Continuous Integration (Part 3) – CI Best Practices
This post was originally written for TechTownTraining blog. You can find the original article here
This is Part 3 in the series on Continuous Integration. In this article, we will go through the best practices of implementing a CI process. I’ll also cover some real world tips and warnings based on my experiences in the industry.
A quick recap: In Part 1 of this series, we covered the basic concepts of CI and its relevance in an Agile and DevOps team culture. In Part 2, we introduced what a CI Server is and how it can seamlessly bring together various industry standard practices of implementing a CI process.
If you haven’t yet read the previous posts, I highly recommend glancing through them before you continue with this one!
Martin Fowler, in his white paper on CI, mentioned key practices that should be part of any CI setup. These recommendations have become “THE” set of Continuous Integration best practices over the years. The Wikipedia page on the same topic provides an essence of the principles set forth by Martin Fowler.
We’ll take a look at each of the best practices along with insights of my own.
1. Maintain a Single Source Repository.

▶ [Goal] Sum up the post on continuous integration best practices in two sentences. The records play no role here.

▶ [Record list]
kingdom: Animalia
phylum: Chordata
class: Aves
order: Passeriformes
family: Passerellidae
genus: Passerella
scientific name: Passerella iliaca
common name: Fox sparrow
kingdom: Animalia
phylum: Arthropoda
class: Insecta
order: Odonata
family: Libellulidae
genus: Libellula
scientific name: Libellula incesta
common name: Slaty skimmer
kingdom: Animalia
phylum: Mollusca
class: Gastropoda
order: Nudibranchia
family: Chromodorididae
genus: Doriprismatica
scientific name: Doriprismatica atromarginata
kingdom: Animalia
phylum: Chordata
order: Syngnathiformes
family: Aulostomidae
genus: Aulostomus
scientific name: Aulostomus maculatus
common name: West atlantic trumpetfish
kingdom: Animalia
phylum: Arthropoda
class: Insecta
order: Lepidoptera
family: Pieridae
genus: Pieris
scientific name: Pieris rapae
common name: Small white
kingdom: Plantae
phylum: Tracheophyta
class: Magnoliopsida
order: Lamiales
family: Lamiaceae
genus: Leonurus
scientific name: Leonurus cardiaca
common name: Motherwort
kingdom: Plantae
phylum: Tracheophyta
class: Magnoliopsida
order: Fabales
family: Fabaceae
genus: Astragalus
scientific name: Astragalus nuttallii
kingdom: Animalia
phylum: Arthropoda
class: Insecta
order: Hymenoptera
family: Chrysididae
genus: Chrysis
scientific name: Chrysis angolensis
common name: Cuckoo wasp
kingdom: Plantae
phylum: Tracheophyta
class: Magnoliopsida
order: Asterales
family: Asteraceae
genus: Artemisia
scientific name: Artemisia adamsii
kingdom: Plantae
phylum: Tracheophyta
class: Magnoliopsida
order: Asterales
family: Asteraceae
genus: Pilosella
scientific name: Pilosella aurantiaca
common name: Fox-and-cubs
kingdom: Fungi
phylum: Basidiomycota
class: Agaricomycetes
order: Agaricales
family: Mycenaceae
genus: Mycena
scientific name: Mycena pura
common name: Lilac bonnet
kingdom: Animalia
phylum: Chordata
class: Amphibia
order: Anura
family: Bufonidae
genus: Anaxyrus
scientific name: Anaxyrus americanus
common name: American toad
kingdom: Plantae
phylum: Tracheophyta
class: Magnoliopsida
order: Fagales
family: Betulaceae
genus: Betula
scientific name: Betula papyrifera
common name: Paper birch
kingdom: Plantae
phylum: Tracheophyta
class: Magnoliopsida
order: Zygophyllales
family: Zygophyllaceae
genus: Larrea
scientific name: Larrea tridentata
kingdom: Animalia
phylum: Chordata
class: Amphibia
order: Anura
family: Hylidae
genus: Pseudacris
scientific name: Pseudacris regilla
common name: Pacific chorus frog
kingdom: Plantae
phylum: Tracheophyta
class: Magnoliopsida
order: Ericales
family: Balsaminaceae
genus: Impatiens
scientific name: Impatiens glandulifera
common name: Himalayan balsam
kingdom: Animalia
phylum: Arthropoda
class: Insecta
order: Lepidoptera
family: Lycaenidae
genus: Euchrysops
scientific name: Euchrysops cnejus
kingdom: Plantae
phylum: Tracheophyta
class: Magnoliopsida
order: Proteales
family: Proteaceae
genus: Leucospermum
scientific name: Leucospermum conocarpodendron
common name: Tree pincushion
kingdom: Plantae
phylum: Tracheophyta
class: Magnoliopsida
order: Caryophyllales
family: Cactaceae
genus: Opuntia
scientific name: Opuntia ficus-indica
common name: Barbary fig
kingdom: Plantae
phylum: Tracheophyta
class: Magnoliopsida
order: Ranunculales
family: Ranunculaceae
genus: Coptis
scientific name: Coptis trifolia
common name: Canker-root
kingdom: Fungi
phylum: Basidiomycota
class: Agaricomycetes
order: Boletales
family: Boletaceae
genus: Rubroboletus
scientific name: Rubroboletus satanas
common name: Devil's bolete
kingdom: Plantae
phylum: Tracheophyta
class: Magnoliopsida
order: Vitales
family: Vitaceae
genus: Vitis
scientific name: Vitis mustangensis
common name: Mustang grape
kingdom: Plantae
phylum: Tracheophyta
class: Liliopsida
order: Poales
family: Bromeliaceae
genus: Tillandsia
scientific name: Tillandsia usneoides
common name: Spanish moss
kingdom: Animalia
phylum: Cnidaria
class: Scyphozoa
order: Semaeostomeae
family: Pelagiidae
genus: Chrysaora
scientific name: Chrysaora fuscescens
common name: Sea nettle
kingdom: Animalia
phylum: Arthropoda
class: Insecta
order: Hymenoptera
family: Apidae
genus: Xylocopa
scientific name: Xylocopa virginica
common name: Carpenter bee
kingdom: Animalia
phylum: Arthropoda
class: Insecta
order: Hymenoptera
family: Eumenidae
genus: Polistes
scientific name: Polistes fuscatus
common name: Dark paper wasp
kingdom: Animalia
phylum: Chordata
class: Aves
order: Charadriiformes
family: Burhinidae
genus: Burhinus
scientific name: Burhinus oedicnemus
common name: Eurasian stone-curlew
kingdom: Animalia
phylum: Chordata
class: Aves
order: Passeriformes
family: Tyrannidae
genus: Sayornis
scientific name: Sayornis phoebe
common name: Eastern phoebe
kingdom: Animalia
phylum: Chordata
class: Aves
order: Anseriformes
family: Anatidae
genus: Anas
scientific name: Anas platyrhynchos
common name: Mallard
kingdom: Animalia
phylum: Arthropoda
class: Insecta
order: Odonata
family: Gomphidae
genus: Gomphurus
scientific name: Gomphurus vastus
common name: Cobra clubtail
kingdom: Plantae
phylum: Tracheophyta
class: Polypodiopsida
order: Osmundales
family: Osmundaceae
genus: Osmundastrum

▶ [Result below] This third part of a series on Continuous Integration covers best practices for implementing a CI process, along with real-world tips and warnings drawn from the writer's industry experience. It works through the key practices Martin Fowler laid out in his white paper on CI, beginning with maintaining a single source repository.